Limitations include self-report nature of the data; although study plans included an in-lab observational assessment, this was not feasible due to COVID19 in May 2020. Results should also be considered preliminary evidence of program efficacy given the small size, lack of a control group, and single time point of follow-up in this feasibility pilot study.

Multiple strengths are highlighted including evidence for BRIDGE’s efficacy for targeting both maternal and child MI symptoms in addition to doing so in a setting with logistical supports (e.g., providing meals and childcare). Both factors have been highlighted as limitations of prior efforts to improve maternal mental health and child development outcomes [10]. The program may be more effective in reducing parenting stress for mothers with chronic stress exposure, both regarding ACEs and past year adverse events (Fig. 2). Using mixed-methods data provided both quantitative support for BRIDGE, along with qualitative data to describe a rich array of program benefits, from the client’s voice.

Fig. 2
figure 2

Chronic stress exposure and reduction in parenting stress

Next steps will involve updating the BRIDGE program based on participant feedback and evaluating it in a randomized control design with longer-term follow-up. A more structured evaluation in a larger sample will aid in assessing the relative importance of specific targets on outcome change, which will strengthen knowledge the specific program strategies to emphasize in future iterations. We also plan to capture more precise information on therapeutic dosage and examine associated links to program efficacy.

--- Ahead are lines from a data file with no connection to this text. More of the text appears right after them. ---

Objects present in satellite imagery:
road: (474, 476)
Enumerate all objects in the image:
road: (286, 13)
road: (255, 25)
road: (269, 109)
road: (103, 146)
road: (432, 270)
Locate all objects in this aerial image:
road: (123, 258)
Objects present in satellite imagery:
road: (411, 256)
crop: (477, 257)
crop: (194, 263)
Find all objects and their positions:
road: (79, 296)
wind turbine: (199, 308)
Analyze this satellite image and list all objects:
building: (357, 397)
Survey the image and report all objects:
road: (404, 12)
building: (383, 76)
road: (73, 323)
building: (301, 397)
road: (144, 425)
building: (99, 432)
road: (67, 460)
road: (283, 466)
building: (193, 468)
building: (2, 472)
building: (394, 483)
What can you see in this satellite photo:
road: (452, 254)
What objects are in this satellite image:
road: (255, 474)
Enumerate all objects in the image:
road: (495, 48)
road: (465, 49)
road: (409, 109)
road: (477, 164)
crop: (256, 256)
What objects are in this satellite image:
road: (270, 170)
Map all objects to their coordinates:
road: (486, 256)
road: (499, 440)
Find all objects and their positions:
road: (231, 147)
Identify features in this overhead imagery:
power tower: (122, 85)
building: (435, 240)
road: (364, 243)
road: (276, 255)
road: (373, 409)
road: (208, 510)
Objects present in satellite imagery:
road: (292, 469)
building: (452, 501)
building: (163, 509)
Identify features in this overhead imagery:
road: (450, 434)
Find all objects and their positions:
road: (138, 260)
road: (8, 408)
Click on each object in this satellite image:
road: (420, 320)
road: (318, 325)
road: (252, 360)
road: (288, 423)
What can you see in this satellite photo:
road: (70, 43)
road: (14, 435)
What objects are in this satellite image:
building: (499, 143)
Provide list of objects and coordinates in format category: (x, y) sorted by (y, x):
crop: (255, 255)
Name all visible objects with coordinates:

Ongoing research also aims to extend the BRIDGE program to primary caregivers of various parent identities (e.g., fathers, grandparents, mothers) in different agency contexts. Finally, in response to the COVID-19 pandemic, we developed a telehealth version of the program to be delivered through an online platform in a similar group-based format. Telehealth therapy for treating depression has growing evidence to support its efficacy, but there has been limited such work in maternal mental health research to date [60].


Effective interventions that treat symptoms of maternal MI and promote healthy parenting styles are imperative to disrupt the intergenerational transmission of poor mental health. This pilot feasibility study examined the effects of the BRIDGE program, which pairs DBT skills for maternal MI with a parenting curriculum that promotes non-reactive and emotionally validating parenting behaviours. The primary aim of this study was to assess the feasibility and efficacy of the program in sample of mothers with depression and their preschool aged children using a mixed-methods approach. Results indicated high feasibility and acceptability (86% retention) in addition to qualitative and quantitative evidence supporting client satisfaction with the program. Among primary program outcomes, clients had clinically significant reductions in symptoms of depression and improvements in emotion regulation skills. Findings also demonstrated consistent improvements across program targets, such as DBT skill use, readiness to change, and increased social support along with reductions in harsh and dismissive parenting behaviours. There was also a large reduction in child MI symptoms, which were associated with changes in maternal depression and stress. Additionally, ACEs and recent stressful experiences predicted greater reductions in parenting stress suggesting that the program may be more effective for mothers with chronic stress exposure. These findings suggest the promising potential of the BRIDGE program for promoting intergenerational mental health, which also treated as preliminary evidence, due to the small sample size, lack of control group, self-report nature of the data, and single time point of follow-up assessment. Taken together, the BRIDGE program holds substantial promise for offering a single-program approach to preventing child MI and treating maternal MI in families of preschool aged children at risk for intergenerational transmission. Delivering BRIDGE in an accessible cost-effective group format has strong potential for scalability in transdiagnostic relevance in improving family well-being and support child health and development.